While many people talk of the North-South divide as regards the UK economy it seems this statement is also highly relevant to property markets. A report by Hometrack shows that the difference between average property prices in London and Newcastle have reached a record 20 year high. The average property in London is valued £437,700 while the figure for Newcastle is £121,900. There would appear to be a number of reasons for this ever-growing divide which we will cover below.

Regional economies

While the UK economy as a whole has been fairly buoyant of late, especially compared to European counterparts, it does seem as though the regional variation in performance is stark. When you bear in mind that a buoyant economy is required to put cash in the hands of property buyers it is perhaps no surprise to learn of the growing gap. In some ways it is a little unfair to compare the North to the London market because as we know the London property market is a law unto itself. In many ways we should perhaps look at the London market and the rest of the UK.
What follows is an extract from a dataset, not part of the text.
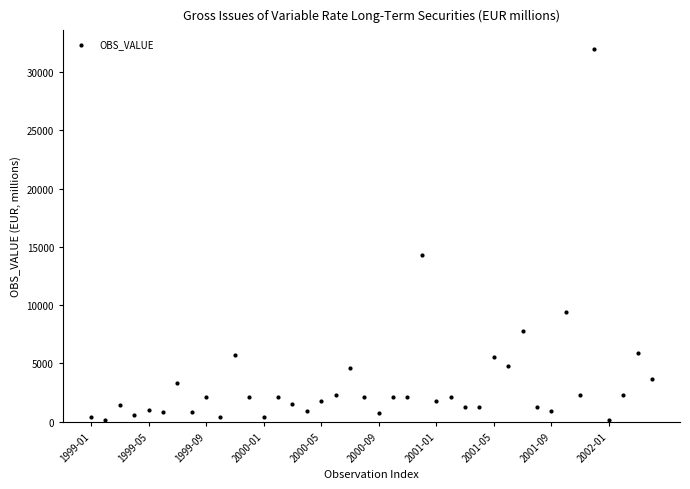

What is the range of Y values (max minus min)?

31857.5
On a more upbeat note, it has to be said that the UK economy in general is performing better than its peers and this is likely to continue for the foreseeable future. Even if areas such as the North of England are not able to keep pace with London they will still be dragged higher in the long-term.

Affordability factor

Much has been made of the recovery in UK earnings to relative levels not seen since the 2008 worldwide economic downturn. When you bear in mind that this figure takes in the buoyant London “economy” there is an argument that in real terms incomes in areas such as the North of England bear little or no resemblance to the South of England. Indeed, depending upon how you read the economic data of recent times there is an argument to suggest that relative earnings in areas such as the North of England are still significantly down on their 2008 levels. It is also worth noting that the situation is still difficult in the Midlands although a little better than the economic environment in the North.

Ever more stringent mortgage regulations and a requirement for larger deposits are not helping the situation for first-time buyers.

Can the Conservatives deliver a balanced UK economy?

While the Conservative Party was able to secure majority in this year’s general election many have not forgotten the promise to deliver a “balanced” UK economy. It has been evident for many years now that the UK economy is more skewed in favour of London and the South of England where the majority of public services are based. Indeed when you take into account the London financial markets the difference is even more marked.

As long as we can remember “experts” have been suggesting that eventually property investors in London and the South of England will “emigrate” North where there is a perceived greater value for money. However, rather than property investors banking profits on their London and South of England assets they continued push these markets higher, often at the expense of the Midlands and the North, which is widening the gap in average property prices. At the moment there does not appear to be a quick fix for the Conservative Party with the likelihood that the gap will continue to grow. Indeed, the delay/cancellation of the HS2 high speed rail link has probably set this challenging balancing act back another could of decades?